The Style Issue features several articles that reveal in great, sometimes disheartening detail how things are made these days:
* John Seabrook’s closely observed story about Ester Dean and the phenomenon of “top-liners,” the people who create the semi-coherent, fragmented, not-quite-lyrics that accompany hit singles these days…and make beaucoup bucks at it;
* Jonah Lehrer’s entertaining profile of Roger Thomas, in-house designer for Steve Wynn’s over-the-top Vegas hotels, whose obscenely luxurious decor apparently boost casino income exponentially;
* Ian Parker’s preview (“Expletive Not Deleted”) of the forthcoming HBO comedy series “Veep,” whose British show-runner Armando Iannucci apparently keeps a stable of writers onhand who specialize in supplying high-volume zesty swearing for his hit shows (such as the BBC’s “The Thick of It”). The series stars Julia Louis-Dreyfus as the vice president who refers to her bumbling staff as “the Keystone Cunts” and in one scene is heard to say, “Well, God bless the President. he is really a great man. but he is busting my fucking lady balls here.”

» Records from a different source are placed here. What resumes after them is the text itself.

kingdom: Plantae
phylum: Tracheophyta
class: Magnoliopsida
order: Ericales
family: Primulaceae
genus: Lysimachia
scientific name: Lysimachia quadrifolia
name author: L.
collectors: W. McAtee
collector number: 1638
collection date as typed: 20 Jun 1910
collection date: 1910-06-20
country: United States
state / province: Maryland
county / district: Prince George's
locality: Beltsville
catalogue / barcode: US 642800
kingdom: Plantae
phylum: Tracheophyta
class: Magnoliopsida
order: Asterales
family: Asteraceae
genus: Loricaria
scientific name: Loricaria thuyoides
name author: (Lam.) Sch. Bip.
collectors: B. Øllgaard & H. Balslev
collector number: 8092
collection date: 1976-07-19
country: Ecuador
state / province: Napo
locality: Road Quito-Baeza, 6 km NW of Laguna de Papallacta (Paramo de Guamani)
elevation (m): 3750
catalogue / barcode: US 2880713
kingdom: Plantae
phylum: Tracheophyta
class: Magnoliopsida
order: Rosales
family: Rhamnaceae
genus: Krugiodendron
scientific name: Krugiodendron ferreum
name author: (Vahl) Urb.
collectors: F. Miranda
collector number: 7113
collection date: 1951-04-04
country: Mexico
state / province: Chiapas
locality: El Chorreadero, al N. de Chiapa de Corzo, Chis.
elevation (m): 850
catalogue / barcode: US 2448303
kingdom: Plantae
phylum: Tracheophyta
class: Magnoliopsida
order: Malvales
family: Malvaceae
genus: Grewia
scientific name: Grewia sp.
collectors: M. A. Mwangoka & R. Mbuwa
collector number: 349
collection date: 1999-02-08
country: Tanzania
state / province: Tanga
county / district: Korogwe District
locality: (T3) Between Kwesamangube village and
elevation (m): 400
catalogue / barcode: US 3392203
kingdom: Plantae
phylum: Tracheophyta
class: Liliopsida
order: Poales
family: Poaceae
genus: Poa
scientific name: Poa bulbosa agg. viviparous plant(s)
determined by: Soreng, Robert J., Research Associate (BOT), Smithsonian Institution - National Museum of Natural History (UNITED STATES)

Another highlight is the latest of Paul Rudnick’s laugh-out-loud Shouts and Murmurs pieces, this one a take-off on recent books touting the superiority of French women in all things. “To maintain my figure, I eat only half portions of any food, always arranging it on my plate in the shape of a semicolon. For exercise, at least once a day I approach a total stranger and slap him. And late each afternoon I read a paragraph of any work of acclaimed American literary fiction, which makes me vomit.”
Speaking of fiction, there’s also a story by Antonya Nelson, “Chapter Two,” that trafficks in the misrepresentation of what AA meetings are like, with what has become a fiction cliche, the supposedly sober character who drinks on her way to and from meetings. Yawn. It’s been done.